Bullet shells, shattered windows and a dead bird. That's what the priest found in Saint Joseph Church of Bqosta, a village 10 kilometers uphill from Sidon last Sunday morning before mass.
Saint Joseph Church overlooks the whole village of Bqosta. One has to pass through the village to reach the church, and then walk another 300 meters, because the road was sealed with a thick chain after the incident. The church's iron door is locked.
The church was shot sometime on Saturday night, according to Hanna Ajram, a municipality police agent. "Nobody knows who shot at it. The police and the Army Intelligence are investigating with all the hunters in the village," he told NOW while locking up the small grocery store he owns. "It's not a big deal, it's the fourth time they attack that church. Probably because it stands there alone and nobody can see them," he said.
Saint Joseph was nearly destroyed during the civil war when the Lebanese Forces militia members fought Palestine Liberation Organization fighters in the area. It was rebuilt in 1996 but has been victim to several small attacks.
"I doubt they will ever find anybody. They haven't found anybody the other times the church was robbed or broken into," Ajram said.
"This is really not a big deal. We should talk about the new church that we are trying to build here in the village," said Ajram's wife, who was with him at the store. "We've been trying to build it, but the owner of the land around it keeps stopping us."
"It's not the owner, he's Druze and he's related to [Progressive Socialist Party leader Walid] Jumblatt. He donated the land for the church to be built," Ajram explained. "It's this Syrian man who they hired as the keeper of the land. He keeps causing us trouble. He has this long beard and we keep seeing other people with long beards visiting him," he said, hinting that the Syrian might be a Salafist. "He's a strange man, don't talk to him."
However, the man they spoke of, Mohammad al-Bashir, was cleanly shaved. He said he was from Idlib and moved to Bqosta five years ago to work as a custodian of the land for Walid Jumblatt's cousin. "We are happy here, there is work. But some people in this village are really mean to us," he said while he sipped his coffee with his wife and daughter. He explained how some boys from the village lit a box of firecrackers and left it on his doorstep two nights ago. "It was 1 a.m. We were all asleep, and by the time I got to the roof to look who they were, they had driven away. Here's the box," he said.

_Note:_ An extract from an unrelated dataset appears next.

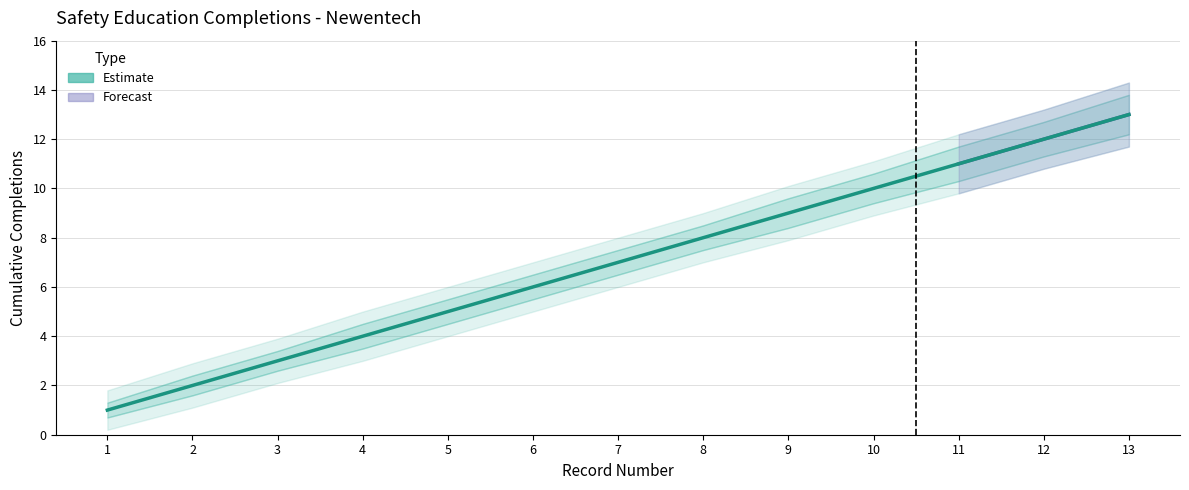

List the labels in order of value, largest first.

13, 12, 11, 10, 9, 8, 7, 6, 5, 4, 3, 2, 1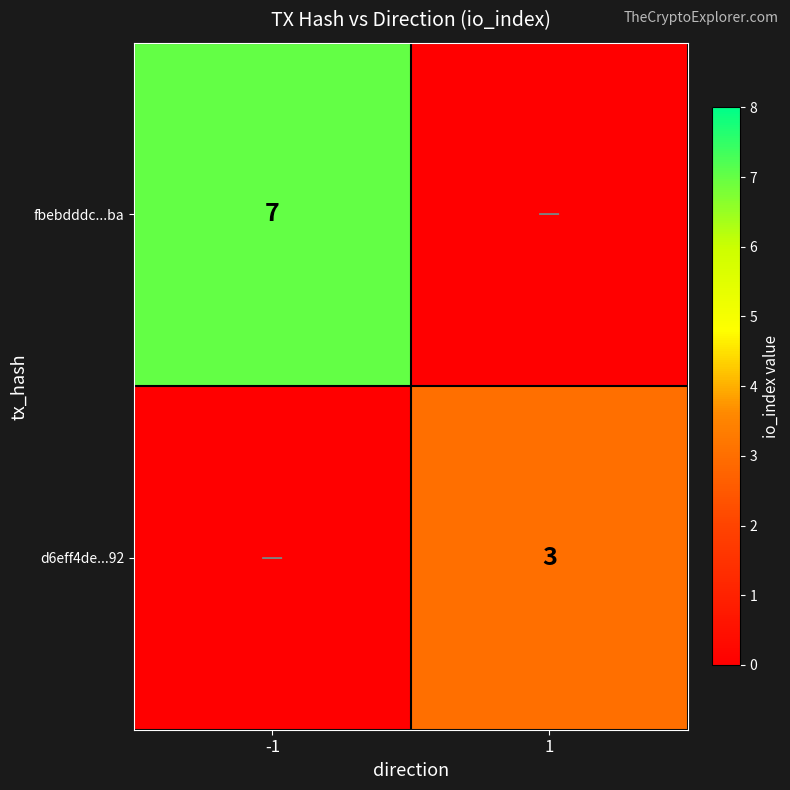

Is it true that fbebdddc...ba equals 7 at -1?

True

"I don't know who shot at the church, but I know it's not the first time it happens. There is a hunting field around it, people go there to hunt birds," he explained, adding that his employer gave the municipality the land to build a new church right next to his house. But he also stressed that he had to call the police because the builders were trying to enlarge the church and steal land. "They want more land, they want me to move from this house because they want to build a parking instead of it. But I am just doing my job. I can't let them move into the land of my employer," he said.
"Some of these boys harass my wife and my daughters. When they put the firecrackers two nights ago, I called the mayor. He came, he looked at what happened, but convinced me not to press charges because the situation would get worse."